This has been quite the year.
Every time I think we are done growing and changing, another big shift in the wind hits us.
Let me get to it.
Buddy went to school today. Not homeschool, a brick and mortar public school. Isabelle is in the middle of enrolling in school and will probably be attending by the end of the week.
I know. I was rather shocked myself. One day we were just rolling along and the next, a big change needed to happen. So, we are going with it.
It has been really hard so far.
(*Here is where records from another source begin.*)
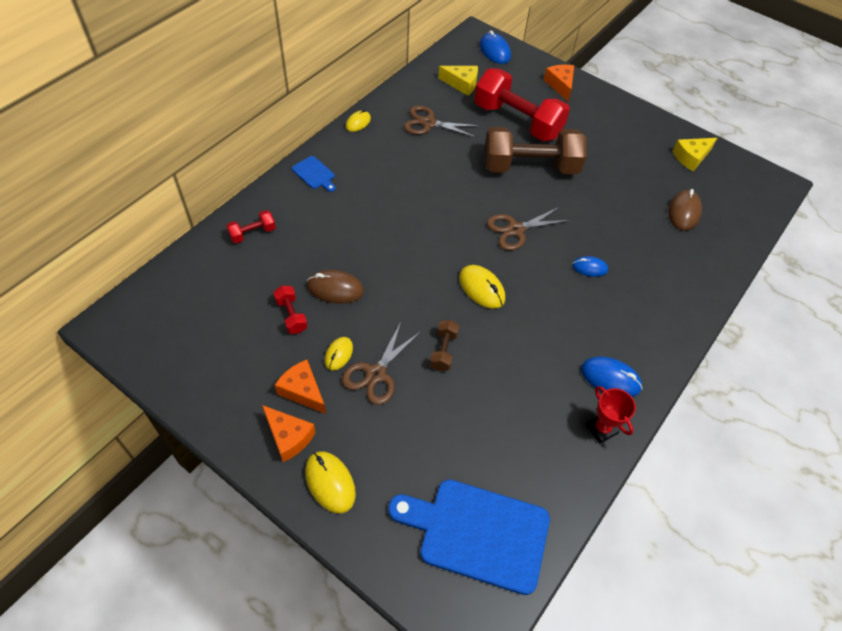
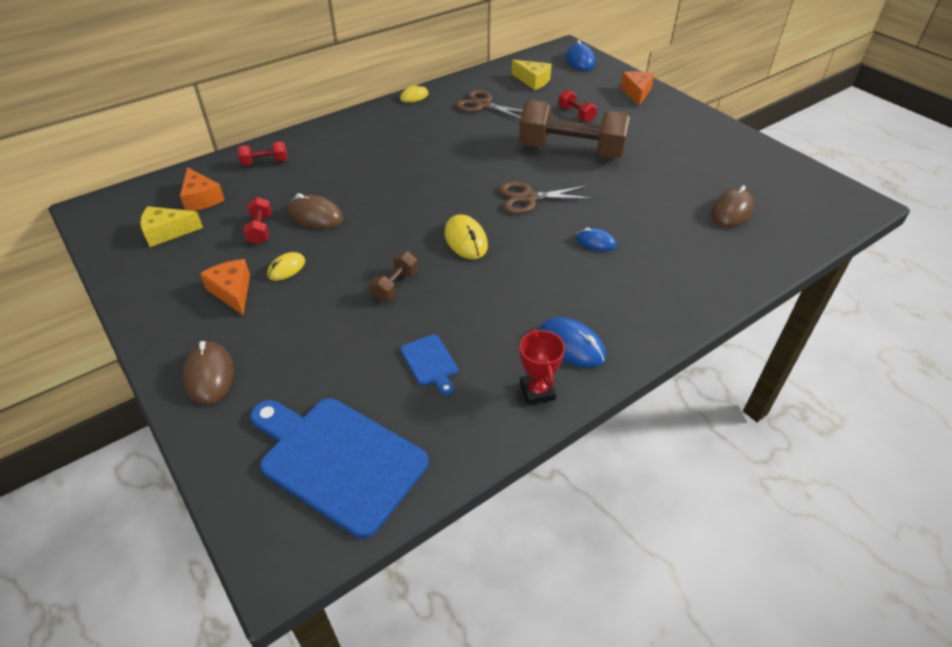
camera: 20 degrees right, 10 degrees down
(289, 437) = (194, 327): orange cheese -> orange cheese (201, 198)
(314, 174) = (350, 128): blue cutting board -> blue cutting board (430, 362)
(330, 482) = (209, 375): yellow mouse -> brown mouse
(376, 374) = (313, 291): brown scissors -> none
(517, 121) = (576, 114): red dumbbell -> red dumbbell, size x0.43
(691, 157) = (761, 167): yellow cheese -> yellow cheese (167, 232)

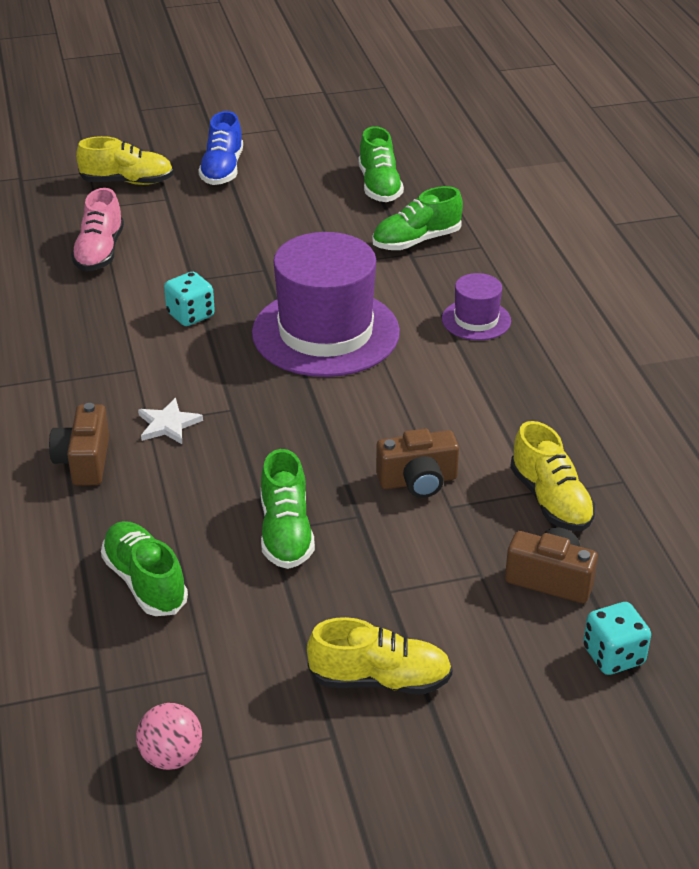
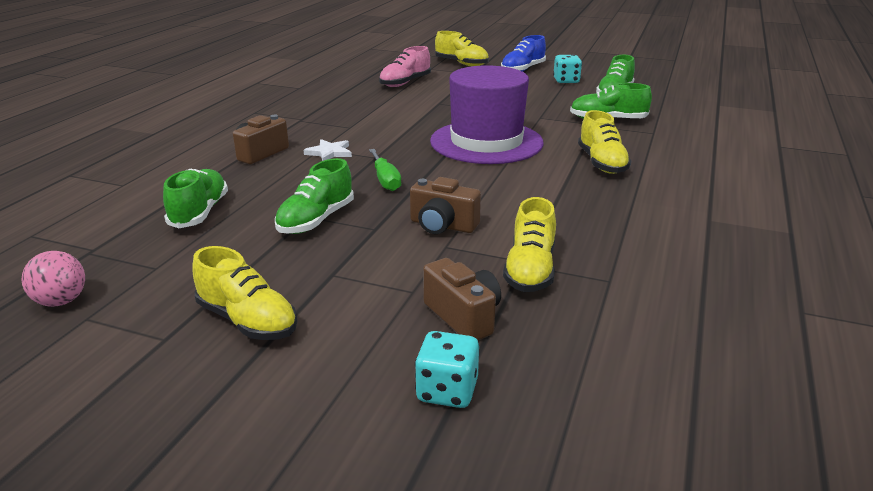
camera: 35 degrees right, 10 degrees down
(190, 315) = (415, 115): turquoise dice -> turquoise dice (566, 81)
(286, 442) = (385, 180): none -> green screwdriver
(476, 320) = (602, 163): purple hat -> yellow shoe

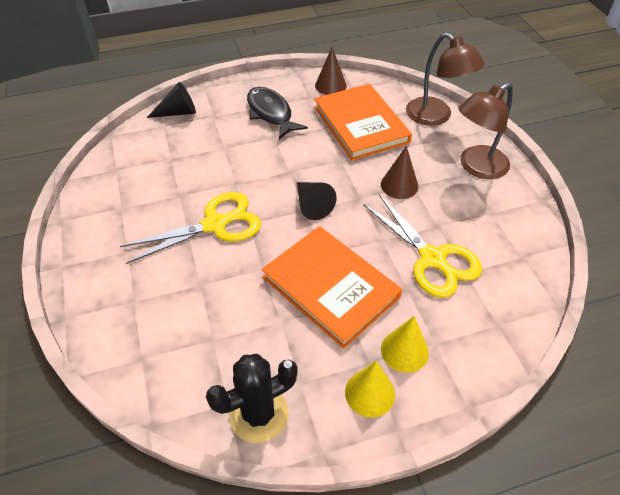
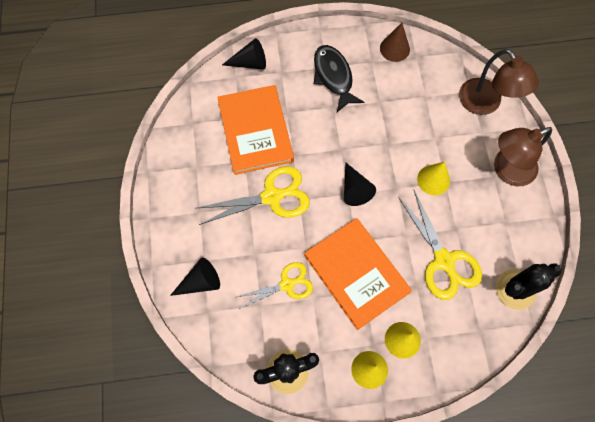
camera: 10 degrees right, 20 degrees up
(131, 325) = (200, 282): none -> black cone
(244, 311) = (286, 284): none -> yellow scissors
(360, 124) = (413, 103): orange book -> orange book (255, 131)
(399, 185) = (433, 180): brown cone -> yellow cone
(525, 275) = (515, 289): none -> black cactus

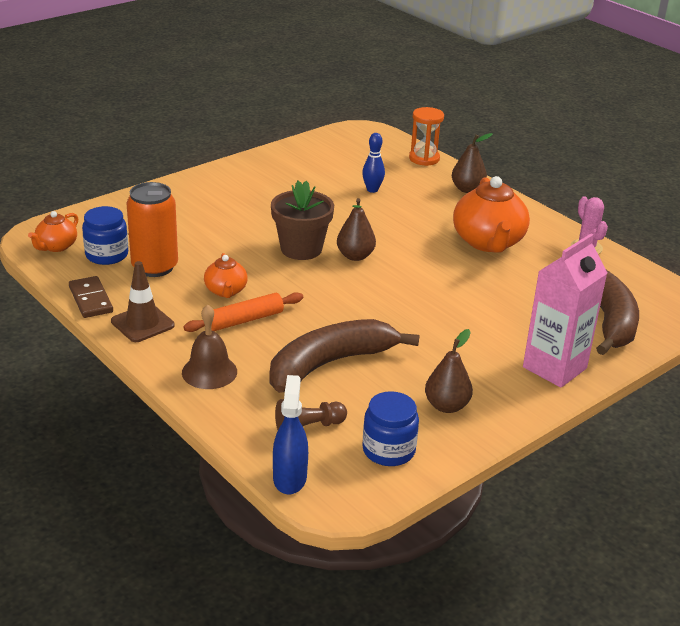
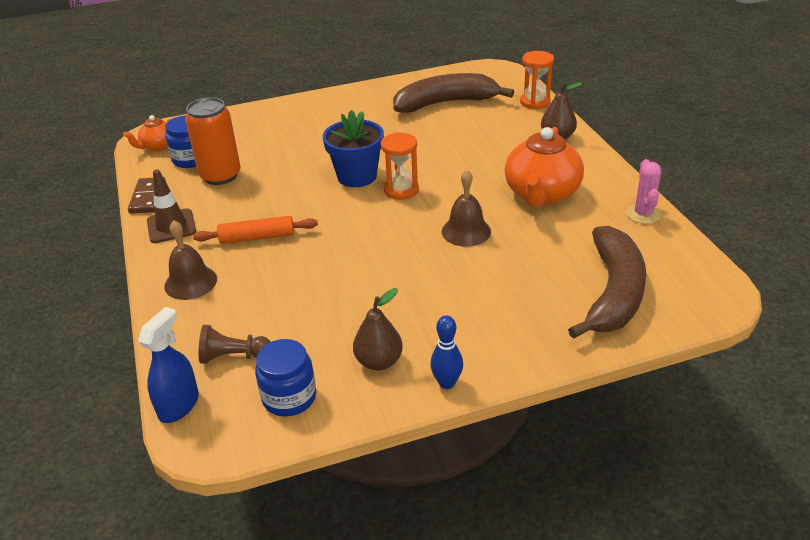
camera: 25 degrees right, 5 degrees up
(226, 291) = (262, 207): orange teapot -> none
(301, 249) = (357, 176): brown flower pot -> blue flower pot
(330, 364) = (300, 294): brown banana -> brown banana (446, 103)
(355, 256) = (401, 190): brown pear -> orange hourglass
(372, 190) = (463, 127): blue bowling pin -> blue bowling pin (447, 383)
(443, 284) = (466, 231): none -> brown bell
(554, 368) = (519, 342): pink carton -> none

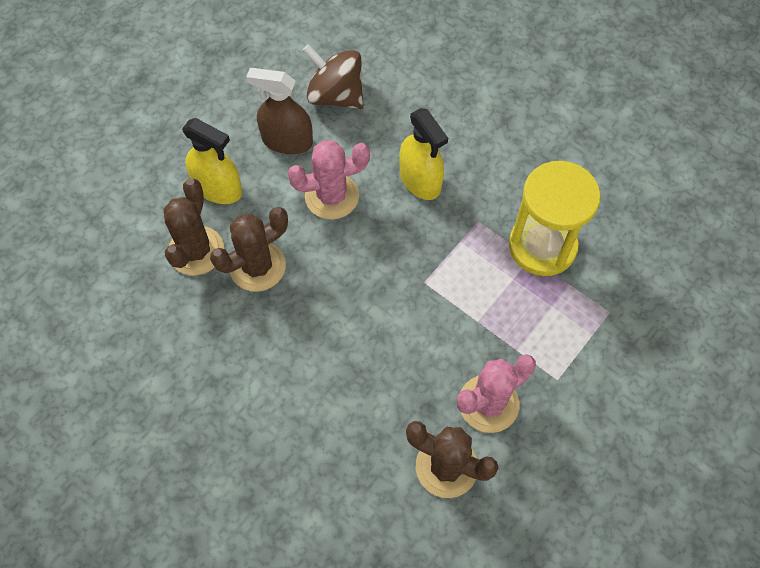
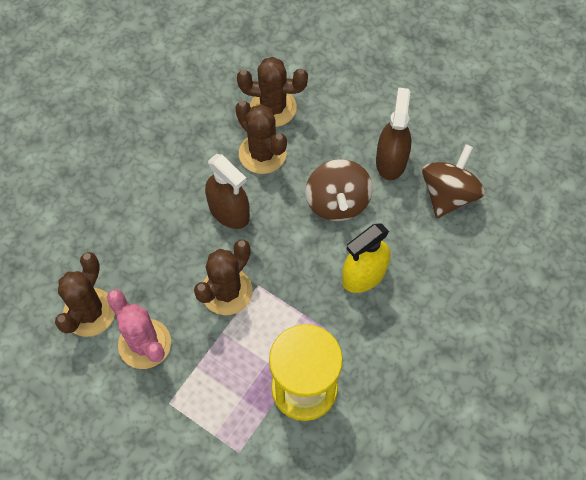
camera: 85 degrees right, 0 degrees up
(218, 188) = (335, 114): yellow spray bottle -> none
(329, 306) = (229, 211): none -> brown spray bottle
(332, 196) = (337, 202): pink cactus -> brown spinning top
(430, 314) = (226, 291): none -> brown cactus

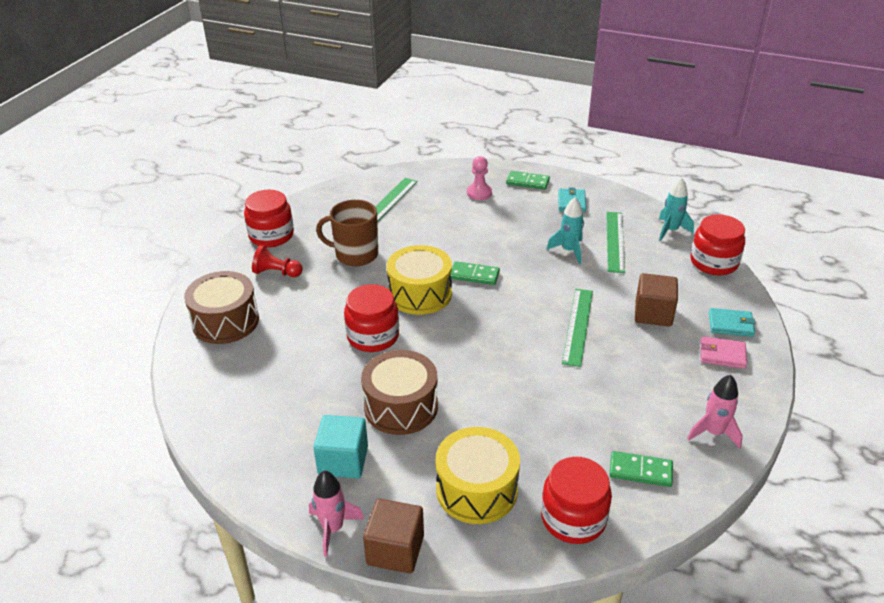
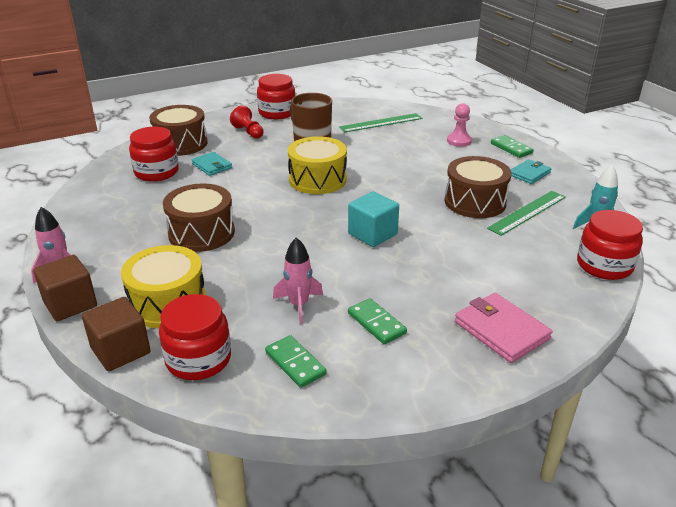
camera: 40 degrees right, 5 degrees down
(343, 461) = (123, 242): turquoise cube -> turquoise cube (372, 234)
(373, 336) = (248, 188): red jar -> red jar (156, 172)
(474, 275) = (373, 185): green domino -> green domino (376, 323)
(569, 251) = (475, 202): turquoise rocket -> brown drum
(578, 326) = (402, 250): green ruler -> none
(653, 313) = (482, 272): brown cube -> brown cube (120, 350)
(713, 433) = (399, 377): pink rocket -> pink rocket (299, 305)
(722, 354) = (501, 330): pink wallet -> pink wallet, size x1.54
(730, 324) = (546, 314): turquoise wallet -> turquoise wallet (212, 166)

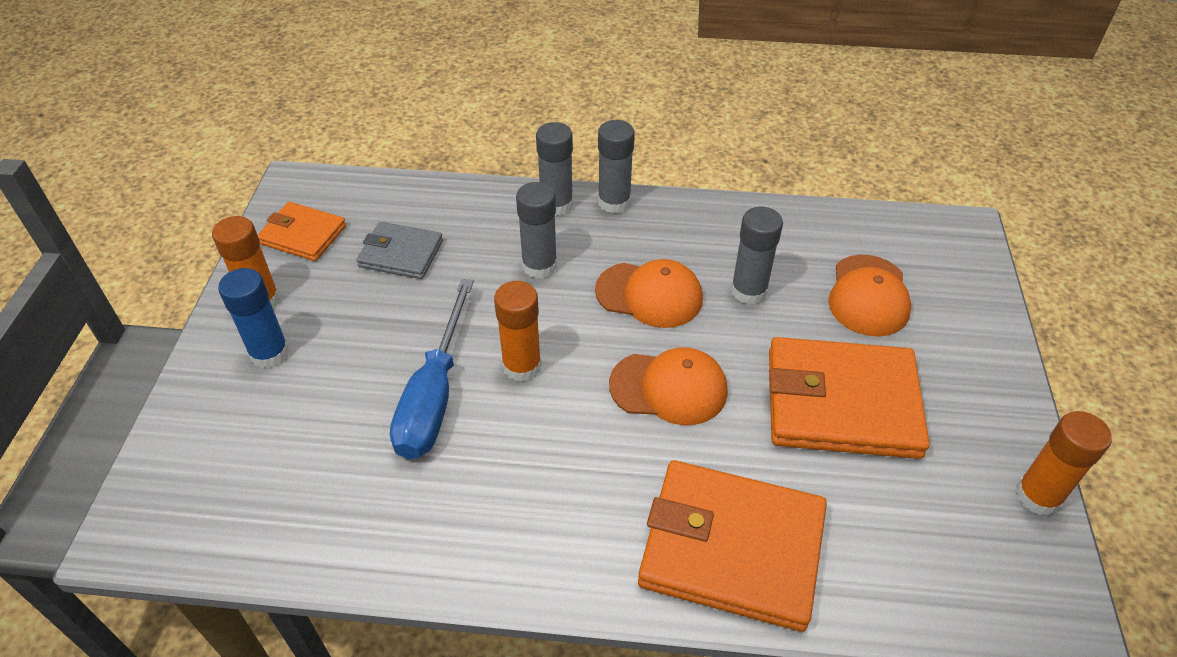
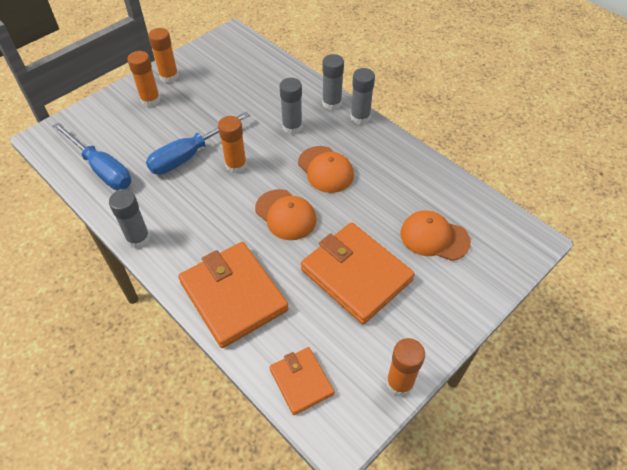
camera: 40 degrees right, 5 degrees up
(269, 353) = (150, 100): blue glue stick -> orange glue stick
(303, 235) = (212, 57): orange wallet -> orange wallet (301, 382)
(307, 511) = (101, 169): none -> blue screwdriver
(401, 254) = (241, 88): grey wallet -> none
(748, 291) = (375, 197): grey glue stick -> grey glue stick (138, 238)
(868, 296) = (434, 237): orange cap -> orange cap turned 60 degrees clockwise

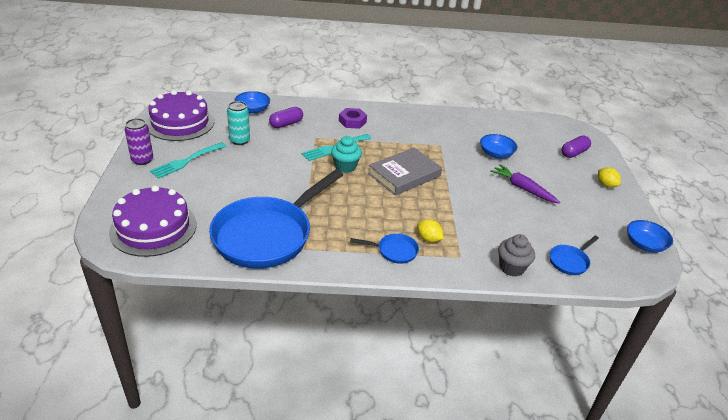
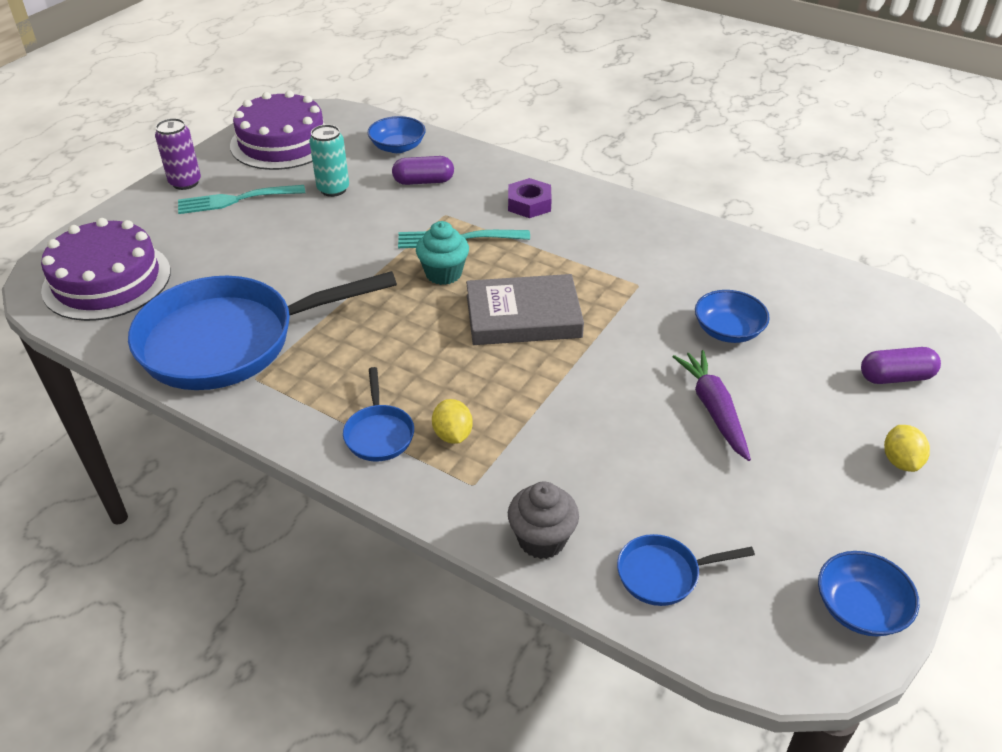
camera: 35 degrees right, 5 degrees up
(394, 251) = (379, 434): blue pan -> blue pan turned 45 degrees clockwise

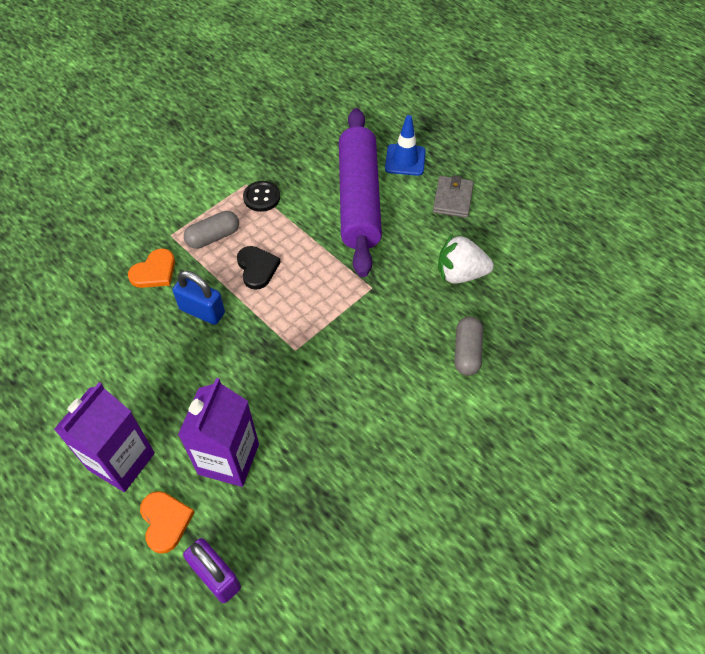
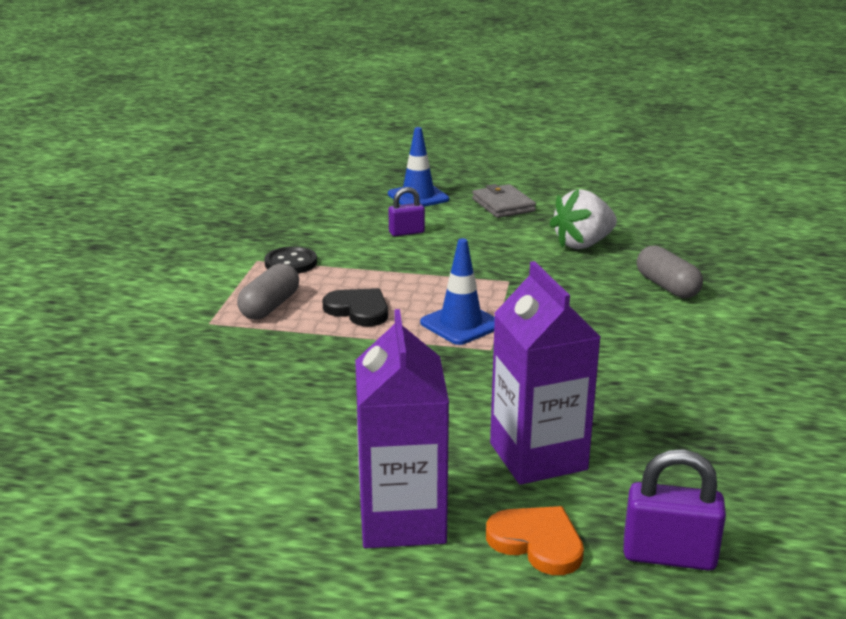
camera: 35 degrees left, 30 degrees down
(154, 271) = (226, 355): orange heart -> none
(202, 311) = (335, 362): blue padlock -> none
(300, 316) = (461, 324): none -> blue traffic cone
(359, 199) = (406, 232): purple rolling pin -> purple padlock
When I went in to the elementary school, the secretary took it upon herself to tell me a few "facts":
1. You cannot tell if a child is gifted or even very smart until they are in their teens.
2. Parents who homeschool are lazy and don't really teach their kids anything.
3. Homeschooled kids are socially backwards and don't know how to interact correctly with people.
Now, I let the first two slide because another parent was standing there and I make it a personal goal to not let my mean out in front of others if I can help it. For that last one, though, we were alone. Plus, she had done such an excellent job of showing me how fabulous her public school socialization skills are with all the false fact and insult spewing she did, that I just needed to set that straight. I told her I had to disagree with her. I told her about the wonderful socializing opportunities my kids have had from day to day. I talked about how my kids have learned to handle themselves around kids and adults of all ages and the poise my oldest in particular has. I did not mention that homeschool kids learn better manners than to insult public schooled adults, but I kinda sorta wanted to. I am sure she is a nice lady, but I wasn't impressed with her ridiculous and utterly inaccurate claims. Good thing she isn't a teacher.
Anyhow, I met with the principal after that and we had a wonderful talk that eased my mind about sending Buddy to school. He recommended a teacher and she and I met today. I like her. She is young, has experience with friends who were homeschooled and doesn't have any strong bias for or against them, which is good. We talked about Buddy's strengths and his less strong stuff and I felt like it was time to try.
So, I sat in on class with Buddy this morning. He got right into it. After about 15 minutes I asked him if he wanted to stay or go home. He wanted to stay the day. I asked if he wanted me to stay with him and he told me I could leave.
So I did.
And, I cried the entire way home.
Oh, how I hate this. I missed him all day.
Then, I went to start registering Belle. I spent some time with the counselor discussing her academic schedule and the courses she will be taking. He talked to me about the advanced courses and programs they have, and that was encouraging. I still need to finish getting that settled, but it won't be too terribly hard. Belle is so excited.
I had a good cry after that too.
Now, let me get to the messy stuff.
Sam and I aren't totally thrilled about this. But, we have our reasons, and I'm willing to share them.
1. Belle in particular really wants to try it out. Buddy just needs a change of pace.
2. Between Sam's job changes and my large piano load I took on this year to offset the pay cut he took when I switched jobs, we are wiped out. I am teaching 35 piano students this year. That is a lot of kids to teach. Belle's courses were getting really hard and I didn't feel like I was doing a good job helping her with class. I really felt like Xander, Oz, and Henry were getting lost in the shuffle far too often and that wasn't okay.
3. We've been struggling with our school choice all year. Instead of feeling peaceful and happy like I have in past year, I've felt very unsettled. That feeling just would not subside. This doesn't feel completely awesome, but it feels less unsettling.
I know we have always said we will take homeschooling year by year and day by day, and I guess day by day is the accurate description. I have no idea how long this change will last. Maybe forever, maybe for a few weeks, maybe for the school year. All I know is right now, we need to try this out.
The kids are happy. Buddy loved school. Isabelle is so excited. Xander will be doing school at home with me still and I think he is happy to have time with me. I am really looking forward to focusing my energy on Xander's needs. But, I'm a bit of a blubbering mess right now. I'm fighting those feelings of guilt and failure over making this change. But, then I'm reminding myself that what matters is that we do what keeps our entire family running happily, and right now, this is what we need. This isn't a failure, this is a course adjustment.
I know my homeschool friends are probably disappointed right now. I get it, I do. But, I am going to lay a harsh truth on everyone, including myself:
How we school our kids doesn't make us better parents. How we love them, DOES.
If we are struggling with finances, jobs, schedules, patience, health... whatever, and making a change, even a temporary one, needs to happen, please, stop beating yourself up and do it. I give anyone who needs it permission to be "imperfect" in whatever they need to. I won't pretend I think this is the best academic choice for my kids. I don't. But, I think this is a necessary change for my family for today. I can still supplement their education at home. How they are schooled isn't what will make or break them. How they are loved at home is what matters.
Now, on a funny note, I woke up this morning to snow and I had to chuckle. I guess Hell froze over.
PS. I need to thank my babywearing tribe. They got me through today with their encouragement and love while I cried and cried. My tribe led me to trying homeschool and they are leading me further down the road by reminding me to put the oxygen mask on myself first and find balance. I love you hippies.